Grinager slowly nodded. Her mother, a passionate puzzler, quickly left the online jigsaw puzzle and hugged her daughter tight.
“She held me in her arms for a while, and it was the most comfort I had felt throughout the whole experience.”
Grinager told her mother that she was having a panic attack. Her mother suggested the Mobile Crisis line. At first Grinager refused, but after thinking about it she agreed, and Mobile Crisis told her to go to the ER.
In the ER
Grinager was then sent to the ER, with her mother by her side she walked into the room, still heartbroken, exhausted, and terrified. She glanced about the room while they assigned her a room, a bland TV show about people getting bad tattoos was on. They told her to take a seat and she slipped into a restless sleep. She twisted and jerked about, lured into unconsciousness by the heartbeat of the emergency room.

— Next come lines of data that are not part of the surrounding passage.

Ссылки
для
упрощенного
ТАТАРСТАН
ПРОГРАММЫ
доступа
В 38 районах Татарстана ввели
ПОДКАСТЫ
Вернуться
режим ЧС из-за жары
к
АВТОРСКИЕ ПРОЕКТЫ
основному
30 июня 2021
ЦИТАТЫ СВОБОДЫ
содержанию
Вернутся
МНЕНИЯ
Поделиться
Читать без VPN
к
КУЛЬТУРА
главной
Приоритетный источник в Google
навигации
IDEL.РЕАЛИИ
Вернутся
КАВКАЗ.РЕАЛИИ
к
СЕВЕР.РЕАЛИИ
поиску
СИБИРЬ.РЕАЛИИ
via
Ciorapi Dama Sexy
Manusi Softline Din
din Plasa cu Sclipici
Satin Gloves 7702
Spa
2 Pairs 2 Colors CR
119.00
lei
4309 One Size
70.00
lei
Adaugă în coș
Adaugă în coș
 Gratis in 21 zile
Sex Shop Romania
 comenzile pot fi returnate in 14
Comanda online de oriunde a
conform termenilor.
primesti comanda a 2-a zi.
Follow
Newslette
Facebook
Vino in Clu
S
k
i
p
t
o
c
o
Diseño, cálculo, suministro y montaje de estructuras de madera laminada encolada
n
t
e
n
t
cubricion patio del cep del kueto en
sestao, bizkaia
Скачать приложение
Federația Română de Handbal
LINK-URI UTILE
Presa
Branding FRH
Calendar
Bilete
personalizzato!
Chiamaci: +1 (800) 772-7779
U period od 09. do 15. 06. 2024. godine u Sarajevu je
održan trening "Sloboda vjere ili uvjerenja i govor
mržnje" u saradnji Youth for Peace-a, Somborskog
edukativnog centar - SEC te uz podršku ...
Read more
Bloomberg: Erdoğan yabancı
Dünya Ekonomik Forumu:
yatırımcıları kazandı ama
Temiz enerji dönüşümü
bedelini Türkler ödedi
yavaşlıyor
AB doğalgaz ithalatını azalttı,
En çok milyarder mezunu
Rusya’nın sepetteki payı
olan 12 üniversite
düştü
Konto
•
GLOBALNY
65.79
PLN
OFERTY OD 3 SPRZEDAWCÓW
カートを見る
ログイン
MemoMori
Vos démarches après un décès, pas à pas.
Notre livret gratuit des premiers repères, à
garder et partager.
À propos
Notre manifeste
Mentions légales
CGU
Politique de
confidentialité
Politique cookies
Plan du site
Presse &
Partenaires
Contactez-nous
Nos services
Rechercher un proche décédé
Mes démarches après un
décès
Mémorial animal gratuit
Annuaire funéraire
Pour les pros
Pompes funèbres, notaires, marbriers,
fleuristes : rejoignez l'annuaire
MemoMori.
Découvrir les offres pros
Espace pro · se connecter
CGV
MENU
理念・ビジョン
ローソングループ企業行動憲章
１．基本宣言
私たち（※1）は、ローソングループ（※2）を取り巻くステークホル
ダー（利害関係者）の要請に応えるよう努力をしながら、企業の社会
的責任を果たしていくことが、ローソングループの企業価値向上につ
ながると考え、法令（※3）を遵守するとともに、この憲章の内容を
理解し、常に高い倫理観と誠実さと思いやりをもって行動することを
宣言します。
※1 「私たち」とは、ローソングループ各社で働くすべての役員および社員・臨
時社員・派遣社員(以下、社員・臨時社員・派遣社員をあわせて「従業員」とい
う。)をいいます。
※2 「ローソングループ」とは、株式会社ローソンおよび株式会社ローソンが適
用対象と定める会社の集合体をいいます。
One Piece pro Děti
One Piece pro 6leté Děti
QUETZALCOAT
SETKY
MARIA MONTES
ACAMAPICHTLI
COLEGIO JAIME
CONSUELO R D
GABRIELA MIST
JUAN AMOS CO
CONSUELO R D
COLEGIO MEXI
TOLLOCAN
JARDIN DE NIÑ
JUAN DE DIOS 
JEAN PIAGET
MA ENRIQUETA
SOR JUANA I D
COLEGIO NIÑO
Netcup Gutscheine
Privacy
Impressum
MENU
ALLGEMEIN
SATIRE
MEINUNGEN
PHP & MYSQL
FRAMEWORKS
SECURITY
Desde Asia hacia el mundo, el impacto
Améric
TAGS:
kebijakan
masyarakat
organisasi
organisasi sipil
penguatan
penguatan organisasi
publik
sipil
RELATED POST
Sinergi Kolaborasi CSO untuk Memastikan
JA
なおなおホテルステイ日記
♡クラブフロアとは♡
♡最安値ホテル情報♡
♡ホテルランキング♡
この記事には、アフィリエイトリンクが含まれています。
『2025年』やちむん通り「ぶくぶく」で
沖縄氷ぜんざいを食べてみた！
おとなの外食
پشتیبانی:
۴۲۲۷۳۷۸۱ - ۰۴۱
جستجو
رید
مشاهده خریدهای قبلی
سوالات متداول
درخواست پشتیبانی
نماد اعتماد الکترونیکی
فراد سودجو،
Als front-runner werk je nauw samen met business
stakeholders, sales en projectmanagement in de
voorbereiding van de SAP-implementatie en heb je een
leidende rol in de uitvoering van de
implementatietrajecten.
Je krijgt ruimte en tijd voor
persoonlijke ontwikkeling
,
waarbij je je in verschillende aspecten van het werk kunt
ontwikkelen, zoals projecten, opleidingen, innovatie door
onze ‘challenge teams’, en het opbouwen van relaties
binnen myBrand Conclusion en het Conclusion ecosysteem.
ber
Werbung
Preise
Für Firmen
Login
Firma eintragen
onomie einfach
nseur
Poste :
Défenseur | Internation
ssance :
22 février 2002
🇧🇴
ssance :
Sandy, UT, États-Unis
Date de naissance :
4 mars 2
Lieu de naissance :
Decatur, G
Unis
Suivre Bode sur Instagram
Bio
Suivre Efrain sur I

Grinager was checked in to the ER at 11:00 p.m. the noise of a tv show was empty in substance and the feeling of numbness captured her. The thought of death sounded better than living, overcome by heartache and exhaustion.
“There’s just one problem with hope… When suicidal, you reach a point when death stops scaring you, and that’s when hope starts to scare you. You get so comfortable searching for something just out of reach,” Grinager said.
She would then play the waiting game until Mobile Crisis came to pick her up to take her to SLO Mental Health Hospital, where she would seek further treatment.
SLO Mental Hospital
Around 1:30 am Grinager arrived at SLO mental Hospital, a place that she calls, “The scariest place I’ve ever been.” She wasn’t given a bed for her stay there, but instead she was expected to sleep on the floor. Grinager laid awake all night on the linoleum floor, still fighting an endless roundabout of suicidal thoughts before they dragged her up off of the floor and shoved her into a van. Bewildered, scared, and still sleep deprived, Grinager bounced in the back of the van next to a boy who looked no older than twelve, but whose arms were covered in bandages. She had no idea where they were taking her. An hour later the boy asked for water. The driver coldly informed him that he wouldn’t receive any.
Good Samaritan Hospital
At 9:45am they arrived at Good Samaritan Hospital. Grinager was slipped into yet another room, where she was evaluated for the third time. They called her high risk and took her pants because they had a draw string, and the expression on them could have triggered reactions from the other patients. After she was told that the evaluation was over, they shuffled her back to another room, where her nurse Francis met her. Grinager, lacking three days of sleep, surviving only on fear and suicidal thoughts, burst into tears. Francis offered Grinager a hug, but she refused, a decision that she still regrets today, as she was the first person to be kind to her.
Alone in the room, with the memories from the past 72 hours swirling around in her head, Grinager did the most mundane thing she could think of; she took a shower, and somehow the hot water and the soap washed away the disconnected part of her and restored her humanity. When she hopped out, suddenly feeling cleansed of at least part of her depression, she met her psychiatrist Doddakashi. Grinager was quickly diagnosed as Bipolar 2 with PTSD.
Beyond the darkness
But Grinager’s story doesn’t end with a diagnosis. A year ago she would have said that there was no escape, that the darkness was inescapable. That she would soon be dead. She would have said that there was no point in life, no point in trying, no point in love.
And then Grinager got a puppy, she fought her flashbacks and picked her up a block away from her old mental hospital. She moved to her mother’s room and she burned the sheets that held so many memories of failed and false love.
Grinager is a new person, she looks forward to the surprise that her Bipolar mind brings. She’s dug out her old passion for music, and found a passion for teaching. Her new sheets are a bright blue floral pattern, and her dog crate rests beneath her mattress. Grinager is a story of hope, a story of light, and a story centered around a person, and their real journey through darkness. She’s a story that says that bad times end, and good times come. She’s a survivor, but more than that, she’s a thriver.
“I never thought I would make it to eighteen,” Grinager said. “But I made it.”